As long as we started with a cowboy song, I guess we’ll stay there. Surely, there’s nothing more Classic in Country Music than the songs of cowboys in the old West. The one I’ve chosen next is an old saw, sung here by Doc Watson. Here is “When the Work’s All Done this Fall.”
As usual, there is no lack of songs about this week’s topic.
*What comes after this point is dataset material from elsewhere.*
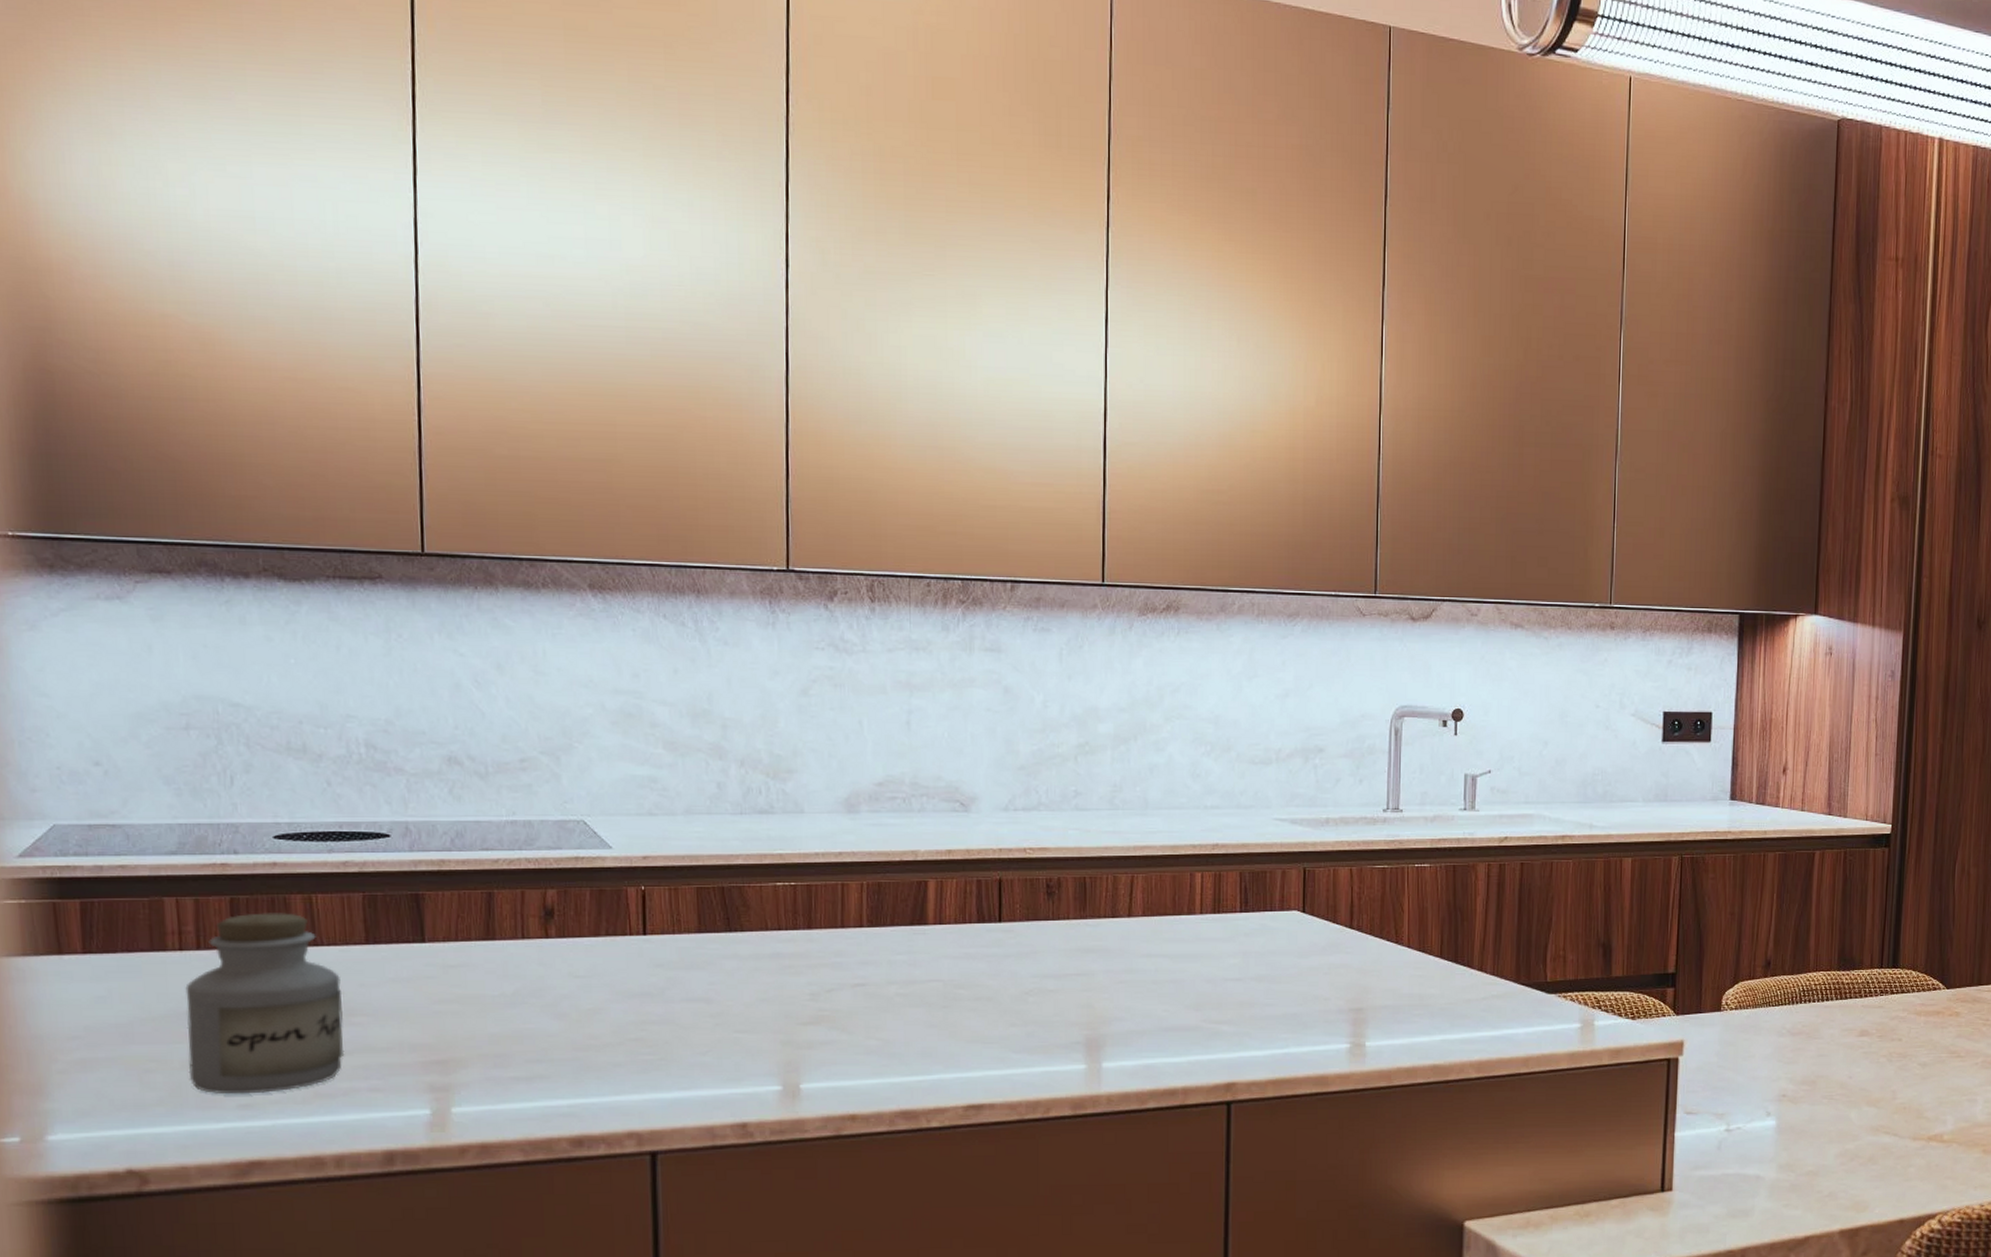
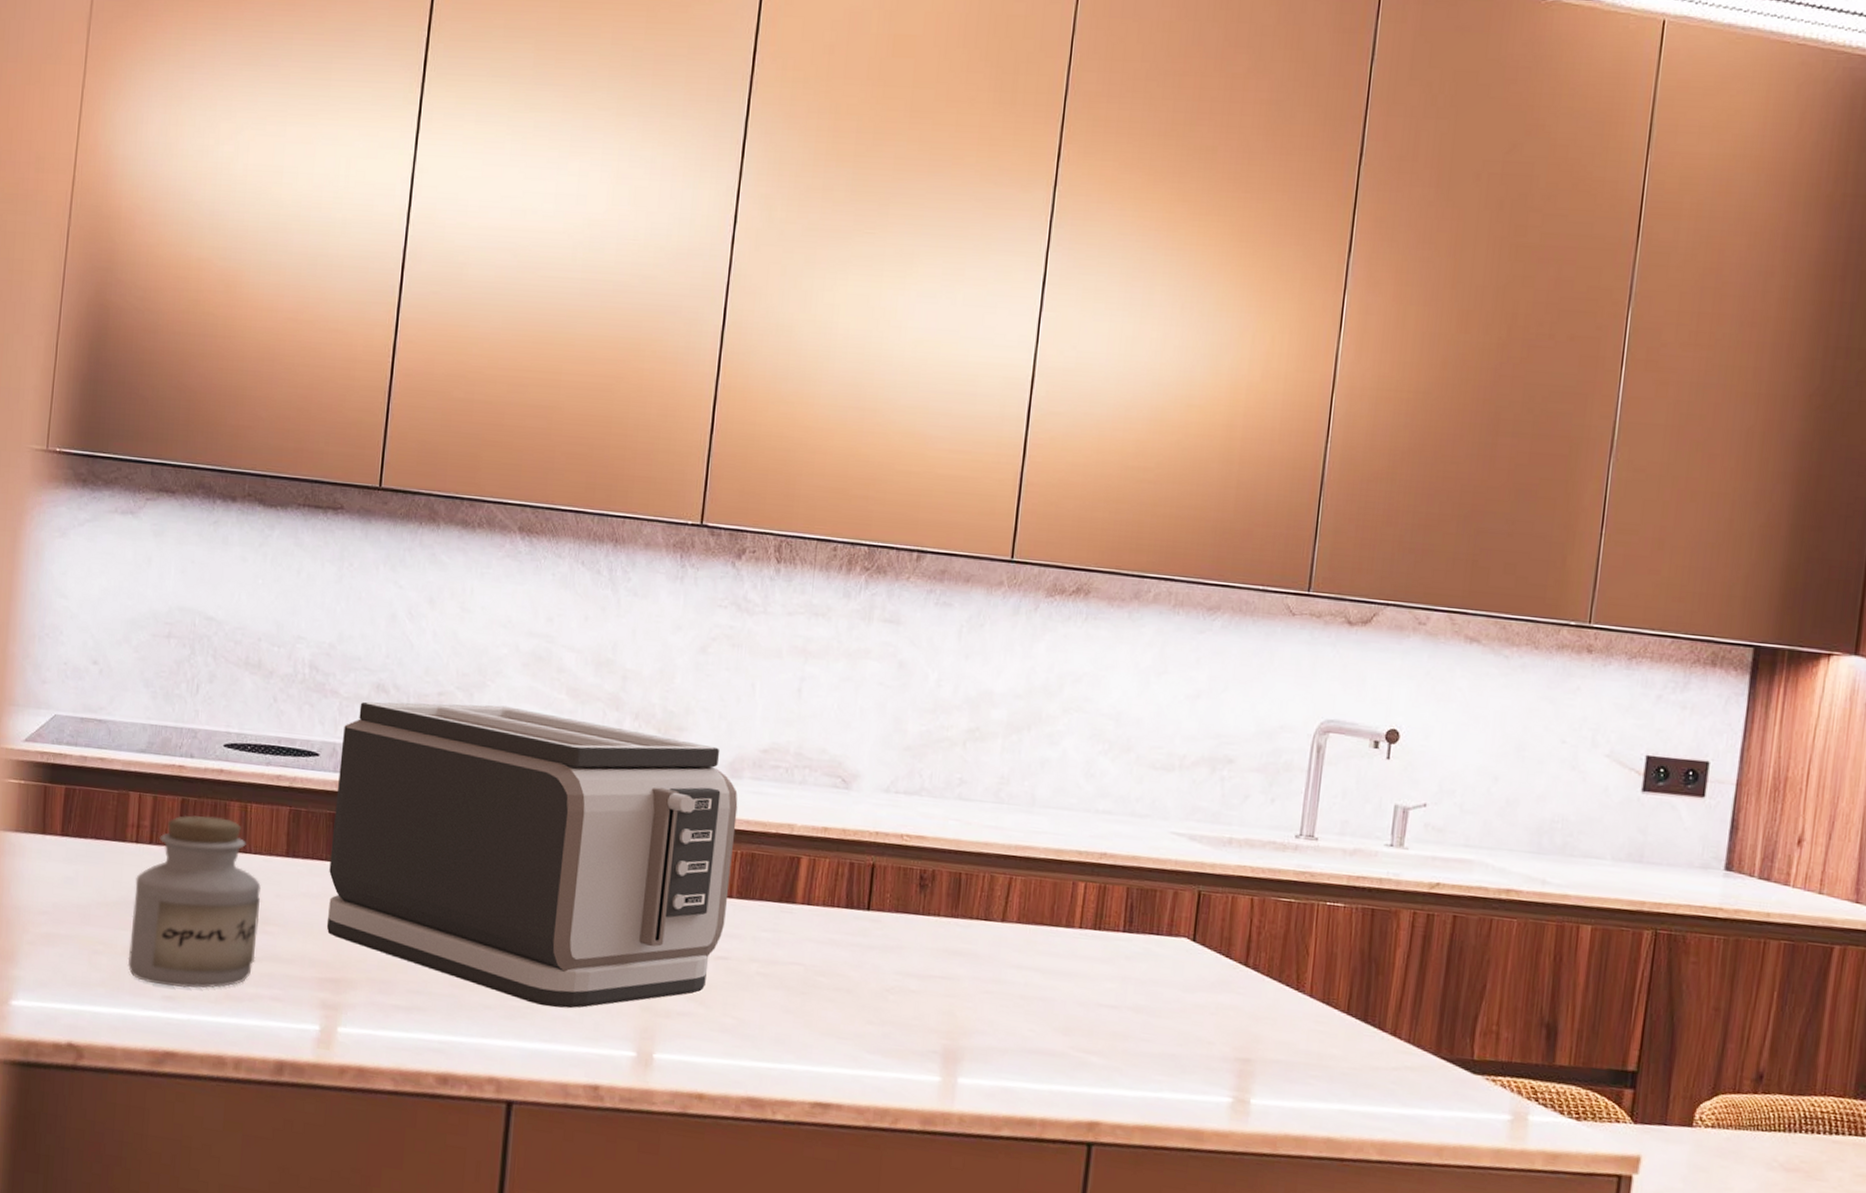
toaster: none [415,766,859,1056] -> present [326,701,738,1009]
The problem is deciding which ones to play and what artist should perform that choice. “Little Joe the Wrangler” has been heard by anyone that ever listened to Country, and it’s been sung by so many good singers it’s hard to choose, but the version by the Sons of the Pioneers is excellent and it’s Bob Nolan at his best.
This song has been done by many great artists, and in truth, this wasn’t the biggest hit release of “Shifting Whispering Sands.” That honor belonged to Rusty Draper, but this one by Jim Reeves has always been my favorite. Please enjoy…
We just can’t listen to songs of the old West and not hear one from Tex Ritter. This is one I have on his “Sing Cowboy Sing” album. (The original release) It’s always good to go out with a happy song, and I think even those not inclined toward Classic Country will enjoy Tex’ version (The only version ever worth listening to) of “Jingle, Jangle, Jingle.”
(Snuck an extra in here. Jim won’t notice. It’s a live performance of “Cattle Call” by Eddy Arnold. Shhh!!)
Be well gentle readers, and remember to keep smiling. It looks so good on you!